If you were in New York on Oscar night and the TV signal you watched came courtesy of Cablevision, then you missed the pre-Oscar red carpet social and the first 20 minutes of the Academy awards on ABC. ABC pulled its signal from Cablevision on the night of the Oscars in a high-stakes fight over how much cable distributors should pay for the right to carry its signal. Right now, in an uncanny echo of the Canadian situation, the FCC (their CRTC) has launched a review of how broadcasters ABC, CBS, Fox and NBC and cable companies negotiate retransmission deals.

What's happening in the U.S. is not an exact replica of the Canadian predicament, but it should serve as a warning - sometimes regulation is vital.

In fact, the dispute here between broadcasters and cable justifies the CRTC's existence. Look at both sides here: They have failed utterly in finding their own resolution through adhering to market forces or indeed any sense of common purpose.

Both sides are treacherous, money-grabbing, hostile, egotistical forces. Nobody in the cable or TV racket will thank me for saying so, but they know they are. In fact, for the most part, they are the corporate equivalents of those complaining Canadians who want American candy now, preferably free, and are damned irritated about being asked to even consider the homegrown fibre diet.

This is what the CRTC exists to do: find a solution that assuages the interests of corporations and does the best for the consumer, both in the sense of cable's bill-paying customers and consumers of local news and other Canadian programming. At the same time, it has to examine the interests of the unions and guild representing actors, writers, directors and producers of Canadian programming, those groups who like to call themselves "the creatives." The cable and broadcasting bosses don't have a monopoly on egotism, believe me. The Canadian TV racket is shark-infested waters, and somebody has to regulate.

The CRTC has, in the past, made some sensible and many appalling decisions. In the 1980s, it allowed cable companies too much leeway in raising the price of service to customers. In the 1990s, it blithely imposed far less rigorous Canadian-content regulations on broadcasters. It has never dealt emphatically with the issue of the forced "bundling" of cable channels, thereby infuriating Canadians who are forced to pay for channels they don't want to watch.

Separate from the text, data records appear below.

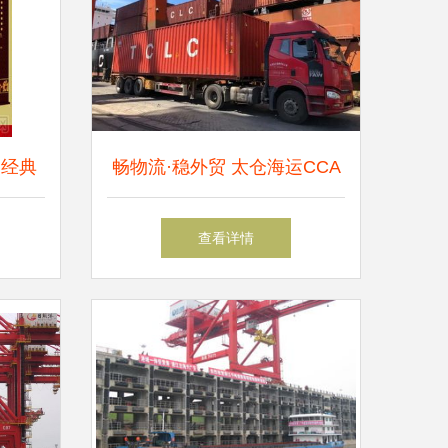
，经典
畅物流·稳外贸 太仓海运CCA
模式为货主解燃眉之急
查看详情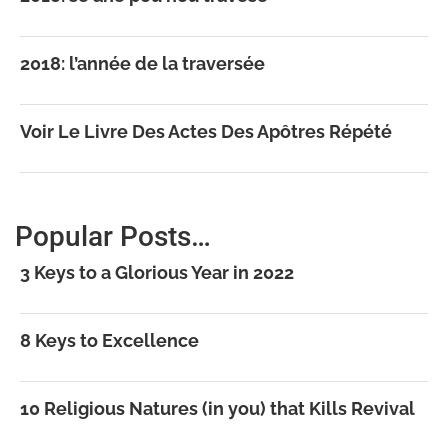
2018: l’année de la traversée
Voir Le Livre Des Actes Des Apôtres Répété
Popular Posts…
3 Keys to a Glorious Year in 2022
8 Keys to Excellence
10 Religious Natures (in you) that Kills Revival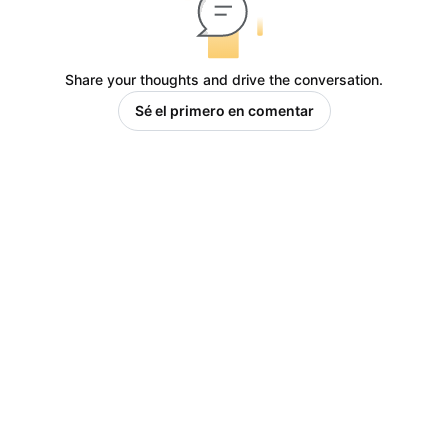
Share your thoughts and drive the conversation.
Sé el primero en comentar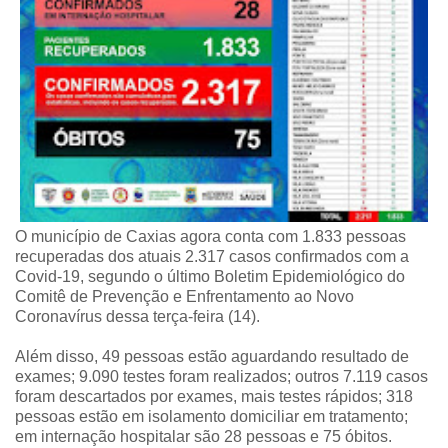
O município de Caxias agora conta com 1.833 pessoas
recuperadas dos atuais 2.317 casos confirmados com a
Covid-19, segundo o último Boletim Epidemiológico do
Comitê de Prevenção e Enfrentamento ao Novo
Coronavírus dessa terça-feira (14).
Além disso, 49 pessoas estão aguardando resultado de
exames; 9.090 testes foram realizados; outros 7.119 casos
foram descartados por exames, mais testes rápidos; 318
pessoas estão em isolamento domiciliar em tratamento;
em internação hospitalar são 28 pessoas e 75 óbitos.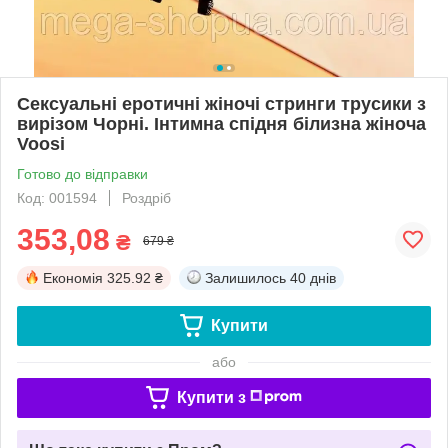
Сексуальні еротичні жіночі стринги трусики з
вирізом Чорні. Інтимна спідня білизна жіноча
Voosi
Готово до відправки
Код: 001594
Роздріб
353,08
₴
679 ₴
Економія
325.92 ₴
Залишилось
40 днів
Купити
або
Купити з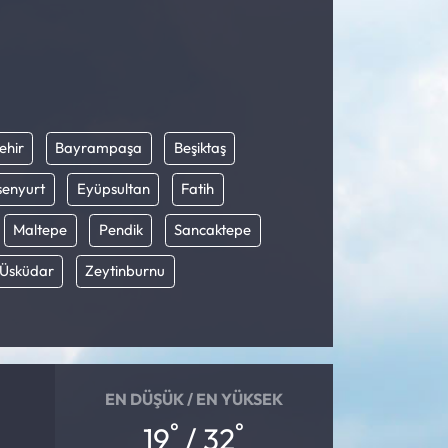
ehir
Bayrampaşa
Beşiktaş
senyurt
Eyüpsultan
Fatih
Maltepe
Pendik
Sancaktepe
Üsküdar
Zeytinburnu
EN DÜŞÜK / EN YÜKSEK
°
°
19
/ 32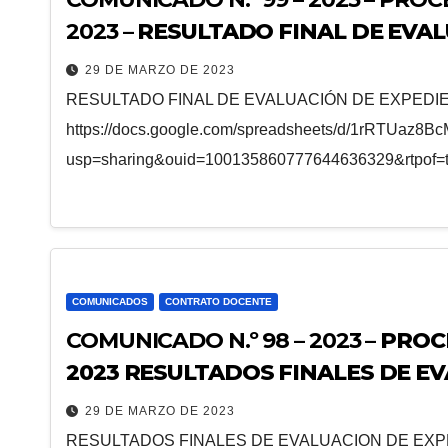
2023 –
RESULTADO FINAL DE EVAL
CONFECCION TEXTIL
29 DE MARZO DE 2023
RESULTADO FINAL DE EVALUACIÓN DE EXPEDIE
https://docs.google.com/spreadsheets/d/1rRTUaz8
usp=sharing&ouid=100135860777644636329&rtpof=t
COMUNICADOS
CONTRATO DOCENTE
COMUNICADO N.º 98 – 2023 –
PROC
2023 RESULTADOS FINALES DE E
DOCENTE DE AULA DE INNOVACIÓ
29 DE MARZO DE 2023
RESULTADOS FINALES DE EVALUACION DE EXP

But, complain all you like and until you're blue in the face. In every country that has even the vaguest notion of a culture and identity, there is an equivalent of the CRTC. The CRTC exists for a reason: Cable and broadcasters cannot be relied upon to self-regulate and provide the best services to Canadians. Whatever decision it reaches, it will underline why its own existence is a necessity.

Airing tonight

The Lost Tomb of Jesus (Vision, 9 p.m.) is a repeat and a sign that Easter is almost upon us. Controversial and heavily hyped when first aired two years ago, it has James Cameron as executive producer and is made by "the Naked Archaeologist" himself, Simcha Jacobovici. The story starts with the discovery, in Jerusalem in 1980, of 10 ossuaries (limestone burial boxes) that dated back to the first century AD. The inscription on one is translated as "Jesus, son of Joseph." From this point, through a tangled tale that involves seeking and finding other tombs and ossuaries, and having various scholars study the inscriptions, Jacobovici posits the possibility that he has discovered the final resting place of Jesus and his family, and that the family is not what many believe it was. There is an awful lot of supposition.

V (ABC, A Channel, 10 p.m.) returns soon and this is the catch-up episode. Here's the gist of V - a small group of people are going about their business, including Erica (Elizabeth Mitchell from Lost), an FBI anti-terror agent, divorced and mother to Tyler (Logan Huffman), a typically confused, rebellious teen; Chad (Scott Wolf), a shallow but ambitious news reporter/anchor intent on sleeping his way to the top; Father Jack (Joel Gretsch), a young, troubled priest; and Ryan (Morris Chestnut), who is about to be engaged to Valerie (Lourdes Benedicto) and wants to settle down. Along come the aliens. A huge spaceship hovers in the sky. The aliens seem nice. They're not. But they sure look hot. Trouble ensues.